Finding two tangential intersection points of an order four polynomial and a circle

43 Views Asked by At

I have two equations:

(1) $y=0$ and (2) $x^2 + y^2 = 2^2$

I also have another equation: (3) $x^4 + (y-a)^4 = b^4$

$a$ and $b$ are chosen such that (3) intersects with (1) at $x=y=0$ and intersects with (2) at exactly two points and at these points (2) and (3) are tangential . I do not know how to approach finding these two points.

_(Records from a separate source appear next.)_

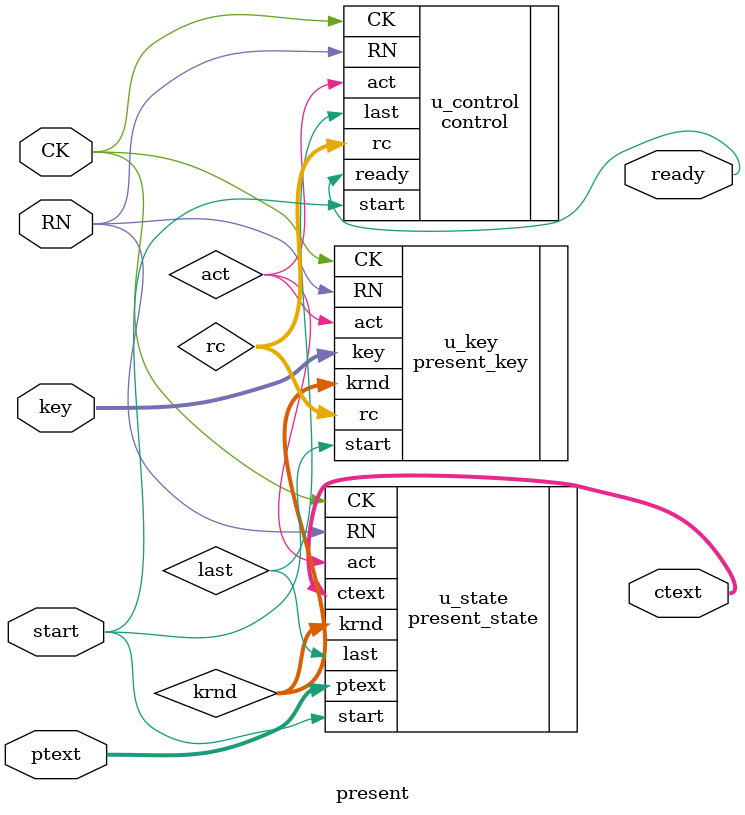
<source format=v>

module  present  ( start, ptext, key, CK, RN, ready, ctext );

input   start;
input   [63:0]  ptext;  
input   [79:0]  key; 
input   CK; 
input   RN;

wire	act, last;
wire	[79:0] krnd;
wire	[4:0] rc;

output  ready;
output  [63:0] ctext; 


control  u_control  (
  .start ( start ),
  .ready ( ready ),
  .last ( last ),
  .act ( act ),
  .CK ( CK ),
  .RN ( RN ),
  .rc ( rc )
  ) ;

present_state  u_state  (
  .start ( start ),
  .act ( act ),
  .last ( last ),
  .ptext ( ptext ),
  .krnd ( krnd ),
  .CK ( CK ),
  .RN ( RN ),
  .ctext ( ctext )
) ;

present_key  u_key  (
  .start ( start ),
  .act( act ),
  .key ( key ),
  .rc ( rc ),
  .CK ( CK ),
  .RN ( RN ),
  .krnd ( krnd )
) ;

endmodule

</source>
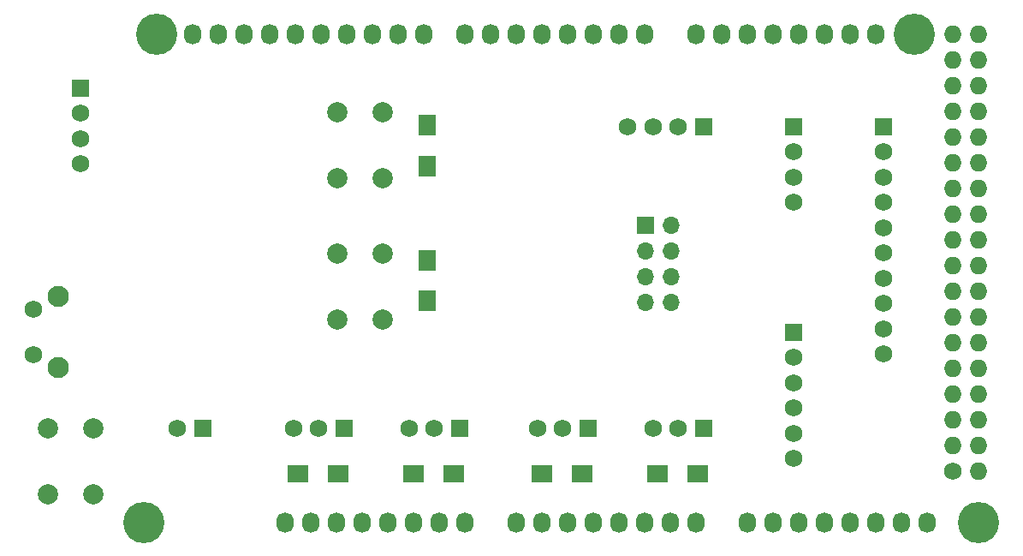
<source format=gbr>
G04 #@! TF.FileFunction,Soldermask,Bot*
%FSLAX46Y46*%
G04 Gerber Fmt 4.6, Leading zero omitted, Abs format (unit mm)*
G04 Created by KiCad (PCBNEW 4.0.7) date 03/25/18 23:56:26*
%MOMM*%
%LPD*%
G01*
G04 APERTURE LIST*
%ADD10C,0.100000*%
%ADD11C,1.727200*%
%ADD12O,1.727200X1.727200*%
%ADD13O,1.727200X2.032000*%
%ADD14C,4.064000*%
%ADD15R,2.000000X1.700000*%
%ADD16C,2.100000*%
%ADD17C,1.750000*%
%ADD18R,1.700000X2.000000*%
%ADD19C,2.000000*%
%ADD20R,1.750000X1.750000*%
%ADD21R,1.700000X1.700000*%
%ADD22O,1.700000X1.700000*%
G04 APERTURE END LIST*
D10*
D11*
X197358000Y-114046000D03*
D12*
X199898000Y-114046000D03*
X197358000Y-111506000D03*
X199898000Y-111506000D03*
X197358000Y-108966000D03*
X199898000Y-108966000D03*
X197358000Y-106426000D03*
X199898000Y-106426000D03*
X197358000Y-103886000D03*
X199898000Y-103886000D03*
X197358000Y-101346000D03*
X199898000Y-101346000D03*
X197358000Y-98806000D03*
X199898000Y-98806000D03*
X197358000Y-96266000D03*
X199898000Y-96266000D03*
X197358000Y-93726000D03*
X199898000Y-93726000D03*
X197358000Y-91186000D03*
X199898000Y-91186000D03*
X197358000Y-88646000D03*
X199898000Y-88646000D03*
X197358000Y-86106000D03*
X199898000Y-86106000D03*
X197358000Y-83566000D03*
X199898000Y-83566000D03*
X197358000Y-81026000D03*
X199898000Y-81026000D03*
X197358000Y-78486000D03*
X199898000Y-78486000D03*
X197358000Y-75946000D03*
X199898000Y-75946000D03*
X197358000Y-73406000D03*
X199898000Y-73406000D03*
X197358000Y-70866000D03*
X199898000Y-70866000D03*
D13*
X131318000Y-119126000D03*
X133858000Y-119126000D03*
X136398000Y-119126000D03*
X138938000Y-119126000D03*
X141478000Y-119126000D03*
X144018000Y-119126000D03*
X146558000Y-119126000D03*
X149098000Y-119126000D03*
X154178000Y-119126000D03*
X156718000Y-119126000D03*
X159258000Y-119126000D03*
X161798000Y-119126000D03*
X164338000Y-119126000D03*
X166878000Y-119126000D03*
X169418000Y-119126000D03*
X171958000Y-119126000D03*
X177038000Y-119126000D03*
X179578000Y-119126000D03*
X182118000Y-119126000D03*
X184658000Y-119126000D03*
X187198000Y-119126000D03*
X189738000Y-119126000D03*
X192278000Y-119126000D03*
X194818000Y-119126000D03*
X122174000Y-70866000D03*
X124714000Y-70866000D03*
X127254000Y-70866000D03*
X129794000Y-70866000D03*
X132334000Y-70866000D03*
X134874000Y-70866000D03*
X137414000Y-70866000D03*
X139954000Y-70866000D03*
X142494000Y-70866000D03*
X145034000Y-70866000D03*
X149098000Y-70866000D03*
X151638000Y-70866000D03*
X154178000Y-70866000D03*
X156718000Y-70866000D03*
X159258000Y-70866000D03*
X161798000Y-70866000D03*
X164338000Y-70866000D03*
X166878000Y-70866000D03*
X171958000Y-70866000D03*
X174498000Y-70866000D03*
X177038000Y-70866000D03*
X179578000Y-70866000D03*
X182118000Y-70866000D03*
X184658000Y-70866000D03*
X187198000Y-70866000D03*
X189738000Y-70866000D03*
D14*
X117348000Y-119126000D03*
X199898000Y-119126000D03*
X118618000Y-70866000D03*
X193548000Y-70866000D03*
D15*
X136620000Y-114300000D03*
X132620000Y-114300000D03*
X148050000Y-114300000D03*
X144050000Y-114300000D03*
X156750000Y-114300000D03*
X160750000Y-114300000D03*
X168180000Y-114300000D03*
X172180000Y-114300000D03*
D16*
X108916000Y-103804000D03*
D17*
X106426000Y-102544000D03*
X106426000Y-98044000D03*
D16*
X108916000Y-96794000D03*
D18*
X145415000Y-97250000D03*
X145415000Y-93250000D03*
X145415000Y-79915000D03*
X145415000Y-83915000D03*
D19*
X141025000Y-99060000D03*
X136525000Y-99060000D03*
X141025000Y-92560000D03*
X136525000Y-92560000D03*
X141025000Y-85090000D03*
X136525000Y-85090000D03*
X141025000Y-78590000D03*
X136525000Y-78590000D03*
D20*
X190500000Y-80010000D03*
D17*
X190500000Y-82510000D03*
X190500000Y-85010000D03*
X190500000Y-87510000D03*
X190500000Y-90010000D03*
X190500000Y-92510000D03*
X190500000Y-95010000D03*
X190500000Y-97510000D03*
X190500000Y-100010000D03*
X190500000Y-102510000D03*
D20*
X137160000Y-109855000D03*
D17*
X134660000Y-109855000D03*
X132160000Y-109855000D03*
D20*
X148590000Y-109855000D03*
D17*
X146090000Y-109855000D03*
X143590000Y-109855000D03*
D20*
X181610000Y-100330000D03*
D17*
X181610000Y-102830000D03*
X181610000Y-105330000D03*
X181610000Y-107830000D03*
X181610000Y-110330000D03*
X181610000Y-112830000D03*
D20*
X161290000Y-109855000D03*
D17*
X158790000Y-109855000D03*
X156290000Y-109855000D03*
D20*
X172720000Y-109855000D03*
D17*
X170220000Y-109855000D03*
X167720000Y-109855000D03*
D20*
X181610000Y-80010000D03*
D17*
X181610000Y-82510000D03*
X181610000Y-85010000D03*
X181610000Y-87510000D03*
D20*
X172720000Y-80010000D03*
D17*
X170220000Y-80010000D03*
X167720000Y-80010000D03*
X165220000Y-80010000D03*
D19*
X107895000Y-109855000D03*
X112395000Y-109855000D03*
X107895000Y-116355000D03*
X112395000Y-116355000D03*
D21*
X167005000Y-89789000D03*
D22*
X169545000Y-89789000D03*
X167005000Y-92329000D03*
X169545000Y-92329000D03*
X167005000Y-94869000D03*
X169545000Y-94869000D03*
X167005000Y-97409000D03*
X169545000Y-97409000D03*
D20*
X123190000Y-109855000D03*
D17*
X120690000Y-109855000D03*
D20*
X111125000Y-76200000D03*
D17*
X111125000Y-78700000D03*
X111125000Y-81200000D03*
X111125000Y-83700000D03*
M02*

</source>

Can someone please give me a clue how to get started?

Image of my problem

1

There are 1 best solutions below

0
On BEST ANSWER

If (3) intersects (1) at $x=y=0$, that says $a^4 = b^4$. Since this is "geometry", I'm assuming $a$ and $b$ are real, so either $a=b$ or $a=-b$. Since (3) is unchanged by replacing $b$ by $-b$, I'll assume $a=b$.

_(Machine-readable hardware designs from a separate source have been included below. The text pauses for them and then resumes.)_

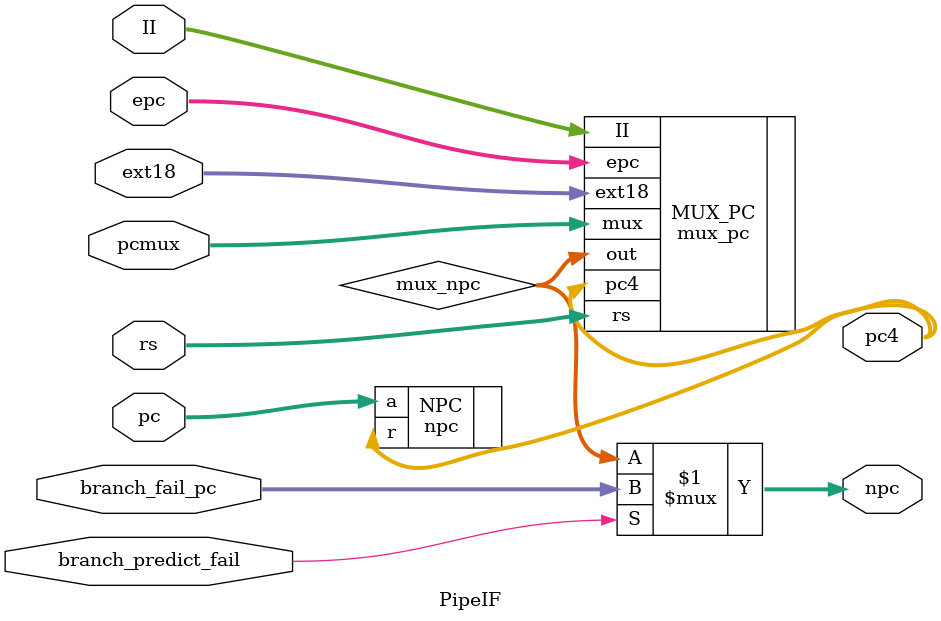
<source format=v>
`timescale 1ns/1ps
module PipeIF(
    input [31:0] pc,
    input [31:0] rs,
    input [31:0] ext18,
    input [31:0] II,
    input [31:0] epc,
    input [7:0] pcmux,
    input branch_predict_fail,
    input [31:0] branch_fail_pc,
    output [31:0] pc4,
    output [31:0] npc
);
    wire [31:0] mux_npc;
    npc NPC(
        .a(pc),
        .r(pc4)
    );
    mux_pc MUX_PC(
        .pc4(pc4),
        .rs(rs),
        .ext18(ext18),
        .II(II),
        .epc(epc),
        .mux(pcmux),
        .out(mux_npc)
    );
    assign npc=branch_predict_fail? branch_fail_pc:mux_npc;
endmodule
</source>
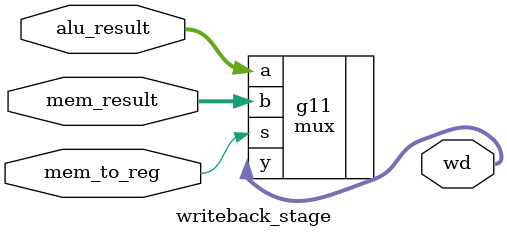
<source format=sv>
`timescale 1ns / 1ps


module writeback_stage #(parameter N=32)(alu_result,mem_result,mem_to_reg,wd);
input logic [N-1:0] alu_result, mem_result;
input logic mem_to_reg;
output logic [N-1:0] wd;
mux g11 (.a(alu_result), .b(mem_result), .s(mem_to_reg), .y(wd));
endmodule

</source>
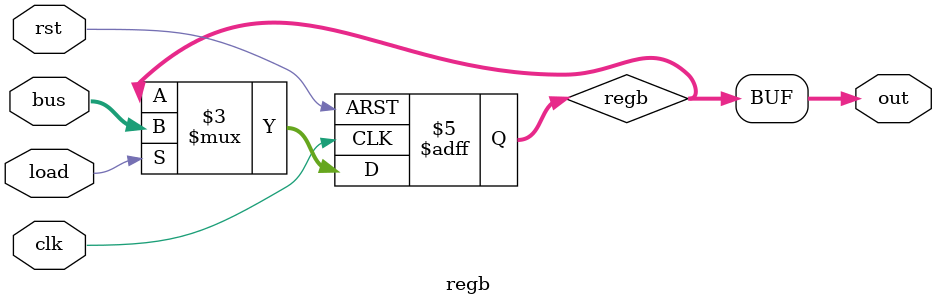
<source format=v>

module regb(
    input clk, rst, load,
    input [7:0] bus,
    output [7:0] out
);

reg [7:0] regb;

initial begin
  regb = 0;
end

always@(posedge clk or posedge rst) begin
    if(rst) begin
        regb <= 0;
    end
    else if(load) begin
        regb <= bus;
    end
end

assign out = regb;

endmodule
</source>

The resultant of $x^2 + y^2 - 2^2$ and $x^4 + (y-b)^4 - b^4$ with respect to $y$ is $$(16 -4 b^3 y + (6 b^2-8) y^2 - 4 b y^3 + 2 y^4 )^2$$ Thus an intersection of (2) and (3) has $y$ satisfying $g(y) = 16 -4 b^3 y + (6 b^2-8) y^2 - 4 b y^3 + 2 y^4 = 0$. Each $y$ satisfying this will correspond to two points $(x,y)$ and $(-x,y)$. In order for the two curves to be tangential, the discriminant of $g(y)$ must be $0$. That will give you a polynomial in $b$ of degree $12$ (but even, so of degree $6$ in $b^2$), which has two real roots: approximately $b = \pm 0.9720586597$. This sextic has Galois group $S_6$, so no solutions in radicals.